MATERIALS AND METHODS:
Both lower legs of 6 patients with hypokalemic periodic paralysis (HypoPP), 5 patients with paramyotonia congenita (PC), and 5 healthy volunteers were examined on a 3 Tesla system with 3 different ²³Na-MRI pulse sequences. HypoPP and PC are rare muscle diseases, which are well characterized by elevated myoplasmic sodium at rest and after cooling, respectively. Intra- and interindividual comparisons were performed before and after provocation of one lower leg muscle. Three different ²³Na-MRI sequences were applied: (i) The total tissue sodium concentration was measured using a spin-density sequence (²³Na-TSC). (ii) A T1-contrast was applied to assess whether the known changes of the intracellular sodium concentration can be visualized by T1-weighting (²³Na-T1). (iii) An inversion recovery (²³Na-IR) sequence was used to utmost suppress the sodium signal from extracellular or vasogenic edema. Furthermore, a potential influence of the temperature dependency of the sodium relaxation times was considered. Additionally, H-MRI was performed to examine potential lipomatous or edematous changes.
RESULTS:
In HypoPP, all Na sequences showed significantly (P<0.05) higher signal intensities compared with PC patients and healthy subjects. In muscles of PC patients, provocation induced a significant (P=0.0007) increase (>20%) in the muscular ²³Na-IR signal and a corresponding decrease of muscle strength. Additionally, a tendency to higher ²³Na-T1 (P=0.07) and ²³Na-TSC (P=0.07) signal intensities was observed. Provocation revealed no significant changes in ¹H-MRI. In volunteers and in the contralateral, not cooled lower leg, there were no significant signal intensity changes after provocation. Furthermore, the ²³Na-IR sequence allows for a suppression of signal emanating from intravascular sodium and vasogenic edema.
CONCLUSIONS:
Our results indicate that the ²³Na-IR sequence allows for a weighting toward intracellular sodium. The combined application of the ²³Na-TSC and the ²³Na-IR sequence enables an improved analysis of pathophysiological changes that occur in muscles of patients with muscular channelopathies.

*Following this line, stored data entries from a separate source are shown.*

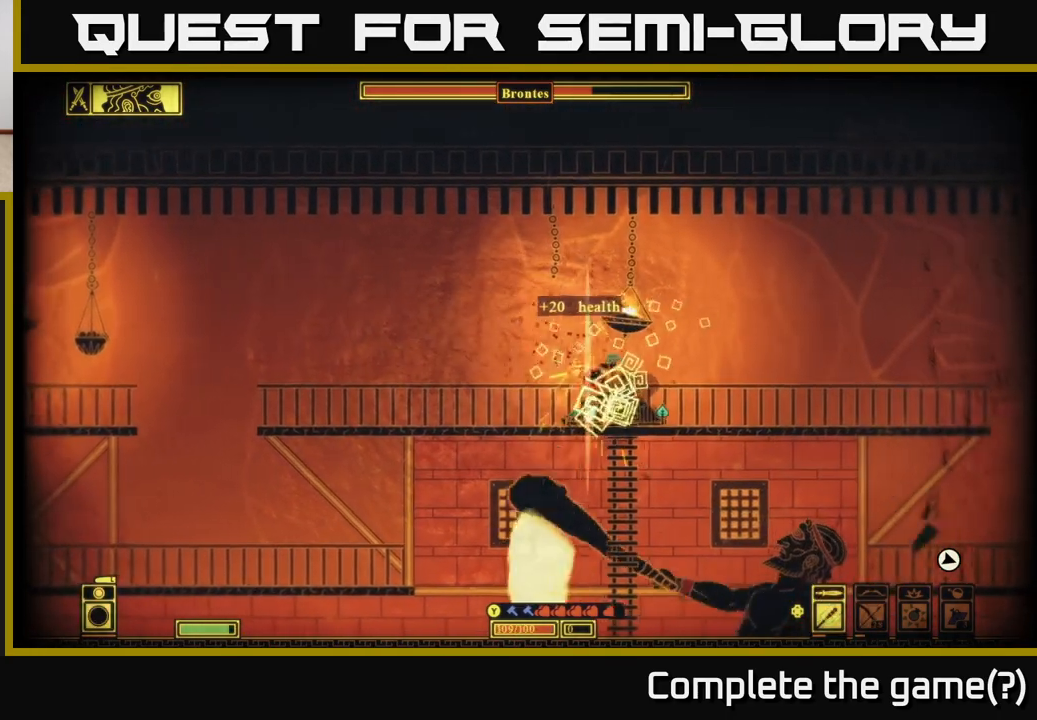
{"buttons": [], "left_stick": "left", "right_stick": "center", "events": [[233, "A", "down"], [350, "A", "up"], [450, "left_stick", "left"]]}
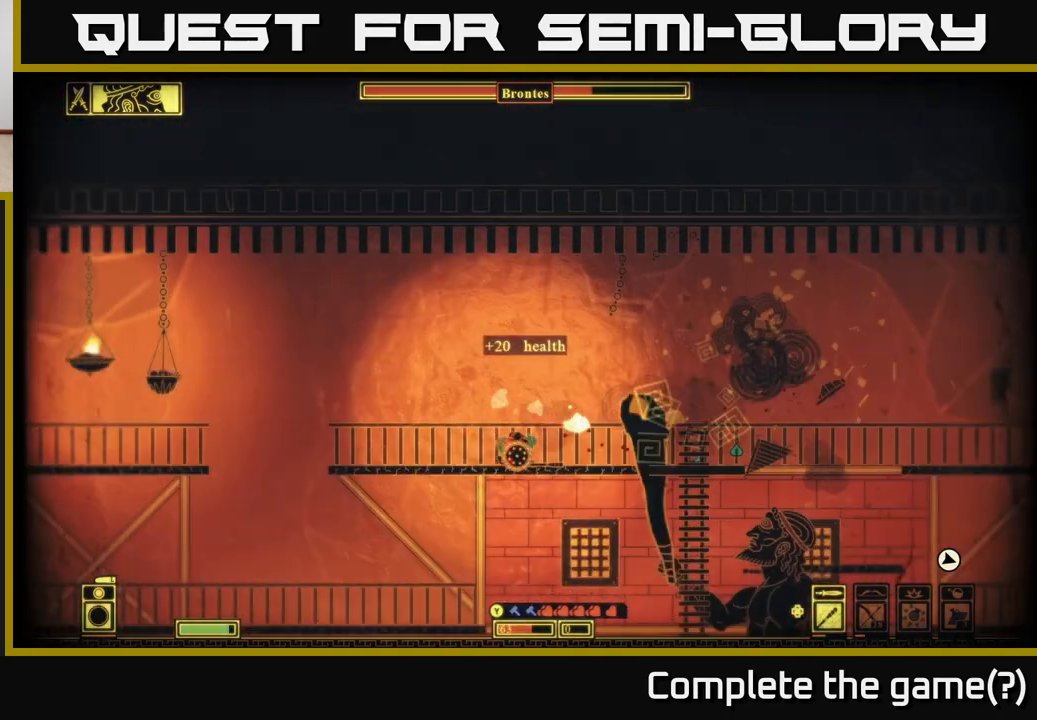
{"buttons": [], "left_stick": "right", "right_stick": "center", "events": [[100, "left_stick", "right"]]}
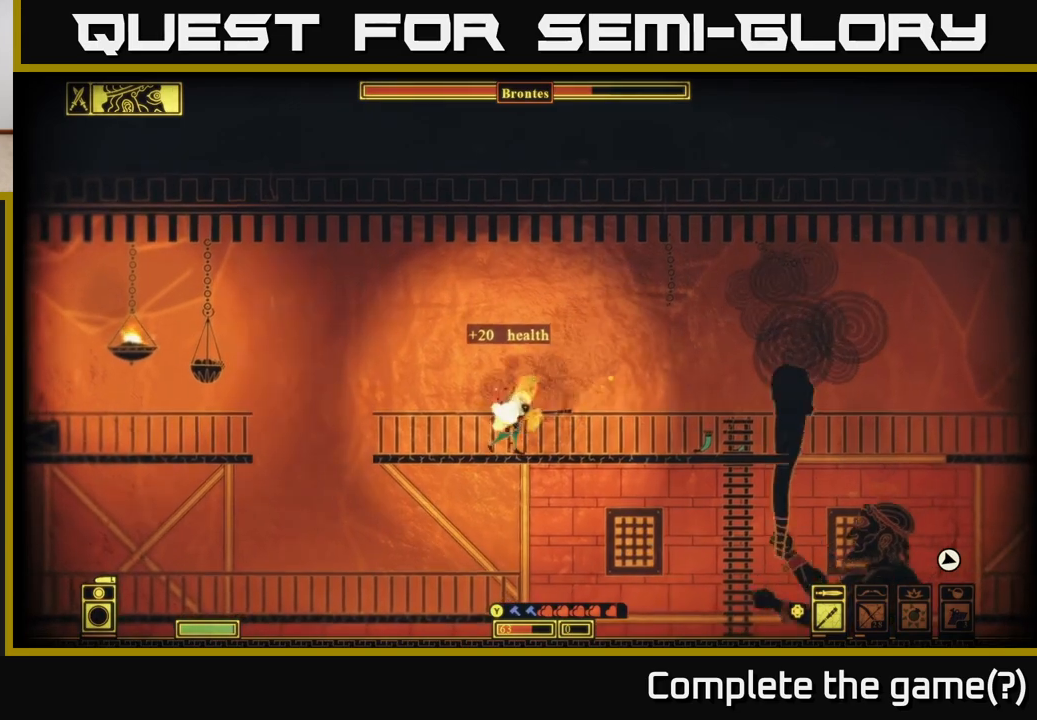
{"buttons": [], "left_stick": "right", "right_stick": "center", "events": []}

AuthorsArmin Michael Nagel, Erick Amarteifio, Frank Lehmann-Horn, Karin Jurkat-Rott, Wolfhard Semmler, Lothar R Schad, Marc-André Weber
JournalInvestigative radiology (Invest Radiol) Vol. 46 Issue 12 Pg. 759-66 (Dec 2011) ISSN: 1536-0210 [Electronic] United States
PMID21750464 (Publication Type: Journal Article, Research Support, Non-U.S. Gov't)
Chemical References
  • Sodium
Topics
  • Adult
  • Diagnostic Imaging (methods)
  • Female
  • Humans
  • Hypokalemic Periodic Paralysis (diagnosis, pathology)
  • Magnetic Resonance Imaging
  • Male
  • Middle Aged
  • Myotonic Disorders (diagnosis, pathology)
  • Sodium (chemistry)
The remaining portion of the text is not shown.